When her cousin was diagnosed with sleep apnea and learned that it was a disorder than ran in families, D’Angelis finally considered going in and getting tested.
She went twice to the Sleep Medicine Centers of WNY in Lockport. On both occasions she spent the evening in a comfortable bedroom, hooked up to monitors that registered on machines in a nearby computer room. The investment of time was far less trouble than the days spent feeling like the walking wounded.
The tests showed that she woke up about 60 times a night with respiratory distress. The lack of oxygen to her system was affecting her organs, she said.
“I also had a condition called sleep paralysis. Basically it means your body is asleep but your mind is fully awake,” she said. “It comes from severe sleep distress.”
The staff at Sleep Medicine Centers sent her home with a small sleep mask which, placed over her nose, opened her oxygen pathways and allowed her to rest.
“It’s been a godsend. My life has changed drastically,” she said.
“I think I’m more patient. I feel so much more energetic. I’m losing about a pound a month,” she added. Other improvements to her health are the complete disappearance of her acid reflux problems and her restless leg syndrome.
D’Angelis’s cousin, Lisa Kempke, of Lancaster, who originally alerted D’Angelis to the genectic spread of sleep apnea, has also found relief from a variety of physical symptoms since her diagnosis at the Lockport center, including reduced blood pressure and cholesterol levels.
Kempke, a physical therapist, never dreamt she had sleep apnea until a nephew slept over during a blizzard in 2006.
“He noticed that I got up five times a night,” said Kempke. The next morning he told me, you have sleep apnea.”
“I got the machine and for the first time in my life I’m sleeping good,” she said.
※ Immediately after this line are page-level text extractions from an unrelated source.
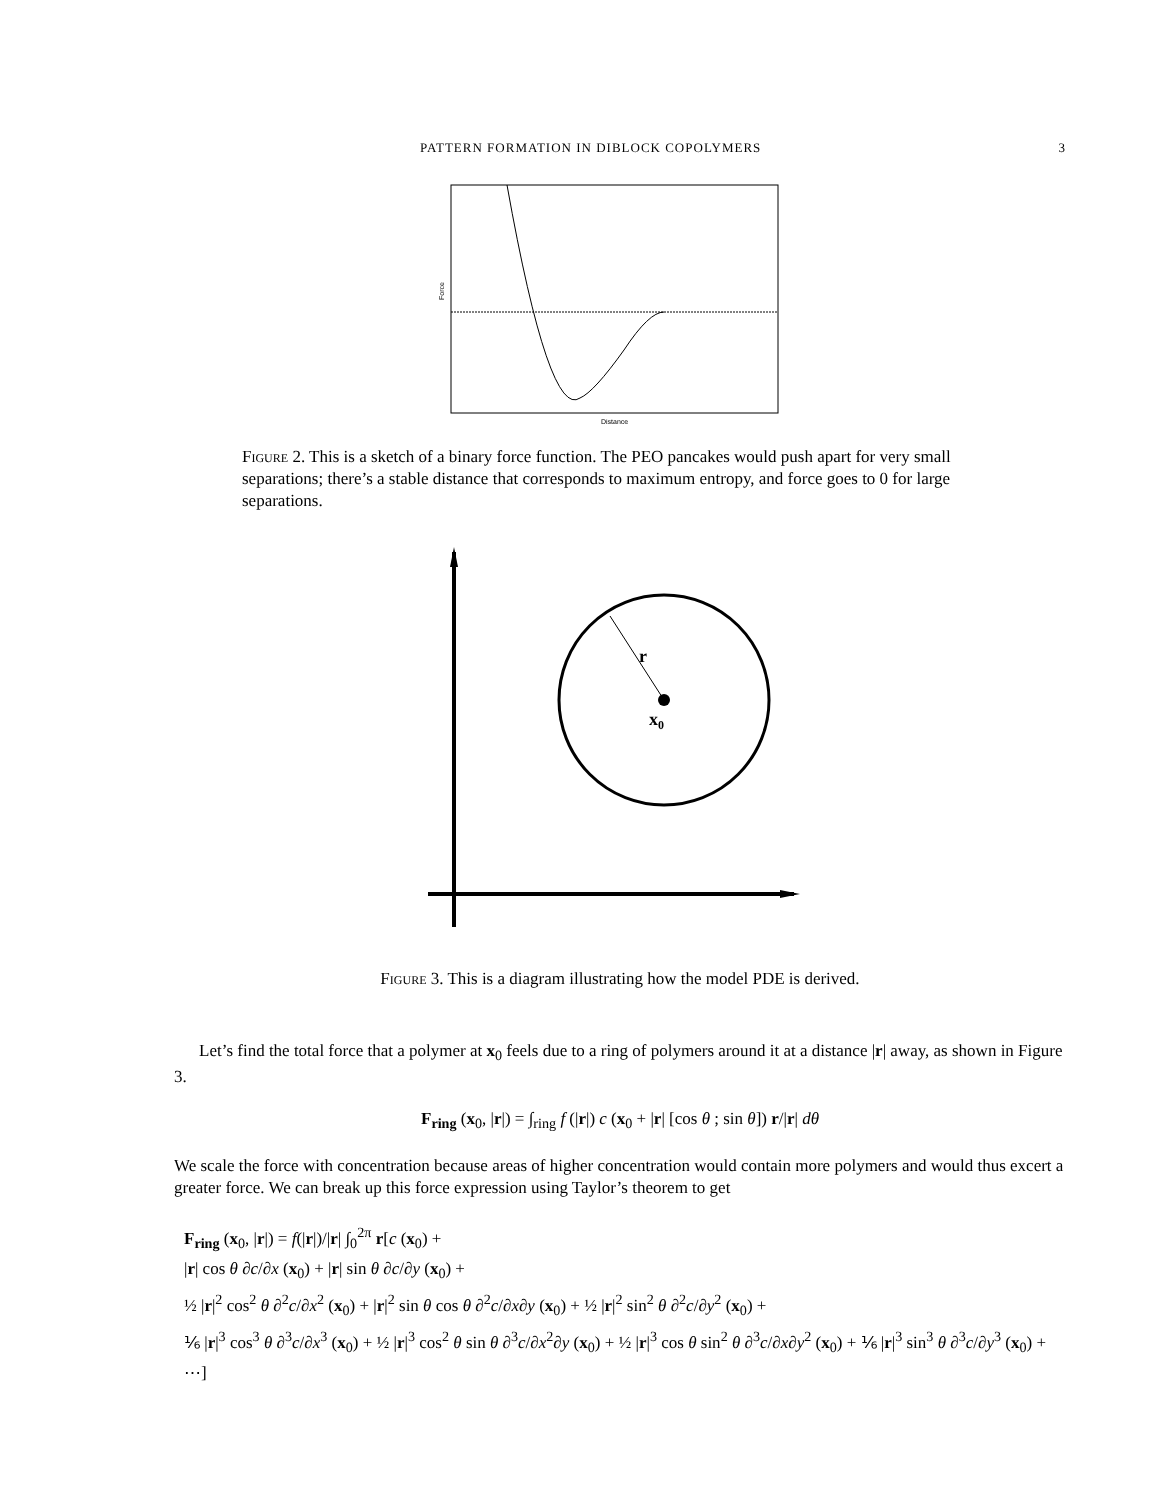PATTERN FORMATION IN DIBLOCK COPOLYMERS 3
Force
Distance
Figure 2. This is a sketch of a binary force function. The PEO pancakes would push apart for very small separations; there’s a stable distance that corresponds to maximum entropy, and force goes to 0 for large separations.
r
x0
Figure 3. This is a diagram illustrating how the model PDE is derived.
Let’s find the total force that a polymer at x<sub>0</sub> feels due to a ring of polymers around it at a distance |r| away, as shown in Figure 3.
F<sub>ring</sub> (x<sub>0</sub>, |r|) = ∫<sub>ring</sub> f (|r|) c (x<sub>0</sub> + |r| [cos θ ; sin θ]) r/|r| dθ
We scale the force with concentration because areas of higher concentration would contain more polymers and would thus excert a greater force. We can break up this force expression using Taylor’s theorem to get
F<sub>ring</sub> (x<sub>0</sub>, |r|) = f(|r|)/|r| ∫<sub>0</sub><sup>2π</sup> r[c (x<sub>0</sub>) +
|r| cos θ ∂c/∂x (x<sub>0</sub>) + |r| sin θ ∂c/∂y (x<sub>0</sub>) +
½ |r|<sup>2</sup> cos<sup>2</sup> θ ∂<sup>2</sup>c/∂x<sup>2</sup> (x<sub>0</sub>) + |r|<sup>2</sup> sin θ cos θ ∂<sup>2</sup>c/∂x∂y (x<sub>0</sub>) + ½ |r|<sup>2</sup> sin<sup>2</sup> θ ∂<sup>2</sup>c/∂y<sup>2</sup> (x<sub>0</sub>) +
⅙ |r|<sup>3</sup> cos<sup>3</sup> θ ∂<sup>3</sup>c/∂x<sup>3</sup> (x<sub>0</sub>) + ½ |r|<sup>3</sup> cos<sup>2</sup> θ sin θ ∂<sup>3</sup>c/∂x<sup>2</sup>∂y (x<sub>0</sub>) + ½ |r|<sup>3</sup> cos θ sin<sup>2</sup> θ ∂<sup>3</sup>c/∂x∂y<sup>2</sup> (x<sub>0</sub>) + ⅙ |r|<sup>3</sup> sin<sup>3</sup> θ ∂<sup>3</sup>c/∂y<sup>3</sup> (x<sub>0</sub>) + ⋯]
She also had her two kids tested — they had sleep apnea as well — and she contacted her cousin, D’Angelis about the genetics connection.
After D’Angelis went for tests, her five-year-old daughter, Elizabeth was also tested, and the child also received the sleep apnea diagnosis.
Elizabeth, who used to tell her “mom, I’m so tired, I don’t want to play,” is now energetic and happy, just like her mother.
Eventually, more of the D’Angelis family got tested. “Of the five siblings in my family, four have been diagnosed with sleep apnea. Three of four grandchildren were tested and all had it as well,” she said.
Dr. Daniel Rifkin, a co-owner of seven sleep centers in Western New York, started his medical career as a neurologist. The expansion into sleep disorders has been gratifying, he said.
“In neurology we deal with a lot of chronic illness,” he said, including Parkinson’s Disease and Alzheimer’s Disease. “We don’t do a lot of fixing as neurologists.”
Sleep medicine is different, he explained. “Someone can come in with problems and we fix them from stem to stern. They come back feeling great. It’s very gratifying over the years.”